I return to why I began writing about Pio. I was fascinated by him. I know that were I an atheist, that I would be attracted like a moth to a flame to any story about Padre Pio. Like no other ordinary human being in history, I have found, that Padre Pio’s life stirs in me a yearning to find out more about heavenly realms. Why did Pio clean his face at night – because he would often be visited by Our Lady in the evening.
You see, I’m like the man outside the abortion clinic. I know that were it not for Pio’s insistent stance that abortion is wrong, that I would not have bothered, persevered until my own life was on the line, to give so many women help during crisis pregnancies. A time comes to mind when I was helping a teenager from a very religious Muslim background hide her pregnancy until she was 24 weeks. She had to conceal ‘it’ until such time as her family would not be able to force her to abort, because they wanted to save face and not look bad in front of their Muslim neighbours for having a pregnant, ‘sinful’ daughter. She has a baby boy now.
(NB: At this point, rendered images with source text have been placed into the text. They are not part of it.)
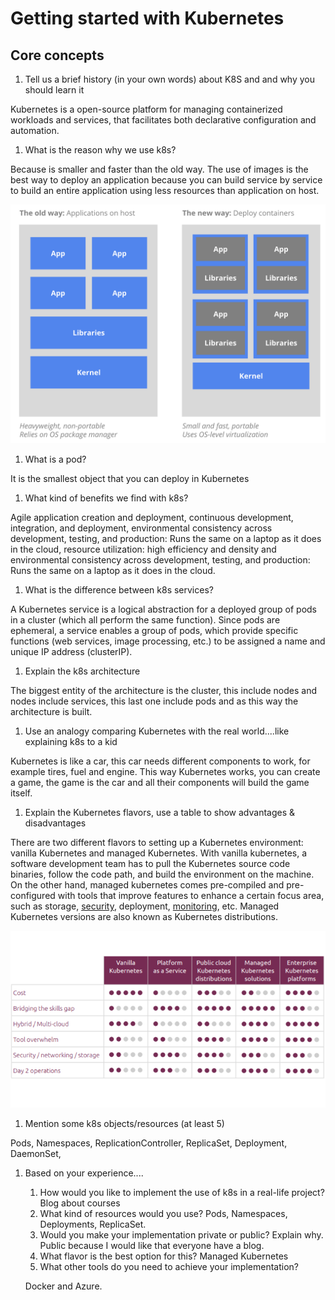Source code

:# Getting started with Kubernetes

## Core concepts

1. Tell us a brief history (in your own words) about K8S and and why you should learn it

Kubernetes is a open-source platform for managing containerized workloads and services, that facilitates both declarative configuration and automation.

1. What is the reason why we use k8s?

Because is smaller and faster than the old way. The use of images is the best way to deploy an application because you can build service by service to build an entire application using less resources than application on host.

![Screen Shot 2021-10-25 at 17.54.54.png](Getting%20started%20with%20Kubernetes%2092bed57195c242ea848e8ecdbe4a97cc/Screen_Shot_2021-10-25_at_17.54.54.png)

1. What is a pod?

It is the smallest object that you can deploy in Kubernetes

1. What kind of benefits we find with k8s?

Agile application creation and deployment, continuous development, integration, and deployment, environmental consistency across development, testing, and production: Runs the same on a laptop as it does in the cloud, resource utilization: high efficiency and density and environmental consistency across development, testing, and production: Runs the same on a laptop as it does in the cloud.

1. What is the difference between k8s services?

A Kubernetes service is a logical abstraction for a deployed group of pods in a cluster (which all perform the same function). Since pods are ephemeral, a service enables a group of pods, which provide specific functions (web services, image processing, etc.) to be assigned a name and unique IP address (clusterIP).

1. Explain the k8s architecture

The biggest entity of the architecture is the cluster, this include nodes and nodes include services, this last one include pods and as this way the architecture is built.

1. Use an analogy comparing Kubernetes with the real world....like explaining k8s to a kid

Kubernetes is like a car, this car needs different components to work, for example tires, fuel and engine. This way Kubernetes works, you can create a game, the game is the car and all their components will build the game itself. 

1. Explain the Kubernetes flavors, use a table to show advantages & disadvantages

There are two different flavors to setting up a Kubernetes environment: vanilla Kubernetes and managed Kubernetes. With vanilla kubernetes, a software development team has to pull the Kubernetes source code binaries, follow the code path, and build the environment on the machine. On the other hand, managed kubernetes comes pre-compiled and pre-configured with tools that improve features to enhance a certain focus area, such as storage, [security](https://www.containiq.com/post/kubernetes-security-best-practices), deployment, [monitoring](https://www.containiq.com/post/kubernetes-monitoring), etc. Managed Kubernetes versions are also known as Kubernetes distributions.

![Untitled](Getting%20started%20with%20Kubernetes%2092bed57195c242ea848e8ecdbe4a97cc/Untitled.png)

1. Mention some k8s objects/resources (at least 5)

Pods, Namespaces, ReplicationController, ReplicaSet, Deployment, DaemonSet, 

1. Based on your experience....
    1. How would you like to implement the use of k8s in a real-life project? Blog about courses
    2. What kind of resources would you use? Pods, Namespaces, Deployments, ReplicaSet.
    3. Would you make your implementation private or public? Explain why. Public because I would like that everyone have a blog.
    4. What flavor is the best option for this? Managed Kubernetes
    5. What other tools do you need to achieve your implementation?
    
    Docker and Azure.
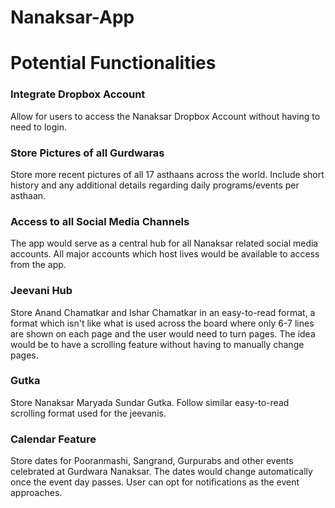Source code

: # Nanaksar-App

# Potential Functionalities

### Integrate Dropbox Account
Allow for users to access the Nanaksar Dropbox Account without having to need to login.

### Store Pictures of all Gurdwaras
Store more recent pictures of all 17 asthaans across the world. Include short history and any additional details regarding daily programs/events per asthaan. 

### Access to all Social Media Channels
The app would serve as a central hub for all Nanaksar related social media accounts. All major accounts which host lives would be available to access from the app.

### Jeevani Hub
Store Anand Chamatkar and Ishar Chamatkar in an easy-to-read format, a format which isn't like what is used across the board where only 6-7 lines are shown on each page and the user would need to turn pages. The idea would be to have a scrolling feature without having to manually change pages.

### Gutka
Store Nanaksar Maryada Sundar Gutka. Follow similar easy-to-read scrolling format used for the jeevanis. 

### Calendar Feature
Store dates for Pooranmashi, Sangrand, Gurpurabs and other events celebrated at Gurdwara Nanaksar. The dates would change automatically once the event day passes. User can opt for notifications as the event approaches.

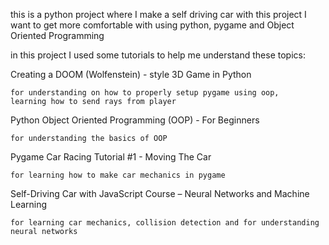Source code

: this is a python project where I make a self driving car
with this project I want to get more comfortable with using python, pygame and Object Oriented Programming


in this project I used some tutorials to help me understand these topics:

Creating a DOOM (Wolfenstein) - style 3D Game in Python

    for understanding on how to properly setup pygame using oop,
    learning how to send rays from player

Python Object Oriented Programming (OOP) - For Beginners

    for understanding the basics of OOP

Pygame Car Racing Tutorial #1 - Moving The Car

    for learning how to make car mechanics in pygame

Self-Driving Car with JavaScript Course – Neural Networks and Machine Learning

    for learning car mechanics, collision detection and for understanding neural networks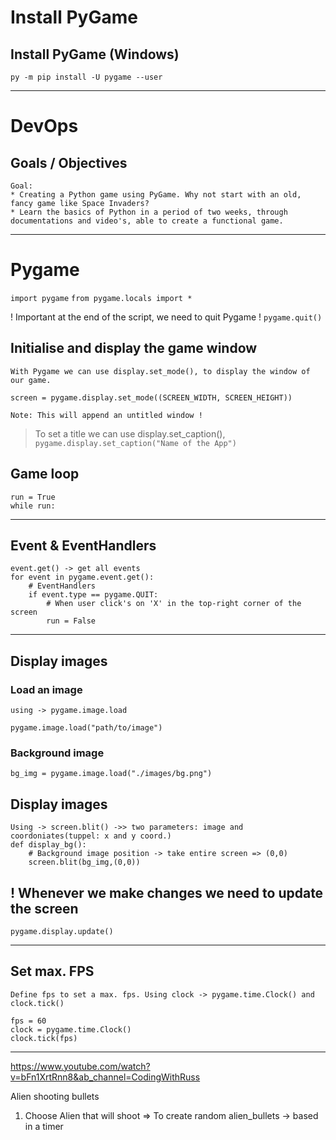 # Install PyGame

## Install PyGame (Windows)

`py -m pip install -U pygame --user`

<hr>

# DevOps

## Goals / Objectives

    Goal:
    * Creating a Python game using PyGame. Why not start with an old, fancy game like Space Invaders?
    * Learn the basics of Python in a period of two weeks, through documentations and video's, able to create a functional game.
<hr>

# Pygame

`import pygame`
`from pygame.locals import *`

! Important at the end of the script, we need to quit Pygame !
`pygame.quit()`

## Initialise and display the game window

    With Pygame we can use display.set_mode(), to display the window of our game.

`screen = pygame.display.set_mode((SCREEN_WIDTH, SCREEN_HEIGHT))`
    
    Note: This will append an untitled window !

> To set a title we can use display.set_caption(), 
`pygame.display.set_caption("Name of the App")`

## Game loop
    run = True
    while run:
<hr>

## Event & EventHandlers 
    event.get() -> get all events
    for event in pygame.event.get():
        # EventHandlers
        if event.type == pygame.QUIT:
            # When user click's on 'X' in the top-right corner of the screen
            run = False
<hr>            

## Display images 

### Load an image
    using -> pygame.image.load
    
    pygame.image.load("path/to/image")

### Background image
`bg_img = pygame.image.load("./images/bg.png")`

## Display images
    Using -> screen.blit() ->> two parameters: image and coordoniates(tuppel: x and y coord.)
    def display_bg():    
        # Background image position -> take entire screen => (0,0)
        screen.blit(bg_img,(0,0))

## ! Whenever we make changes we need to update the screen
    pygame.display.update()

<hr>

## Set max. FPS

    Define fps to set a max. fps. Using clock -> pygame.time.Clock() and clock.tick()

    fps = 60 
    clock = pygame.time.Clock()
    clock.tick(fps)
<hr>


https://www.youtube.com/watch?v=bFn1XrtRnn8&ab_channel=CodingWithRuss




Alien shooting bullets
1. Choose Alien that will shoot
=> To create random alien_bullets -> based in a timer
You see, I’m like my friends who feel guilty when they hear stories about Pio. Were Pio alive today, I doubt that I would go to Confession to him. He would make…suggestions…that I’d find too hard to bear. My nerves could not take it. I’m not alone, there are bishops alive today who find it gut-wrenching to read stories about Padre Pio. And Padre Pio was a severe judge of himself, always quick to say that God found fault in him as, ‘God finds fault even in the angels’.
But my effort to write about Pio is not just for my own good, but might help someone in some unknown way that I will only know when I go to God. You see, there we have it again, that belief in heaven that is inspired by the way Padre Pio saw Pius XII in paradise.
Here marks my new and latest attempt to write up accounts about Padre Pio.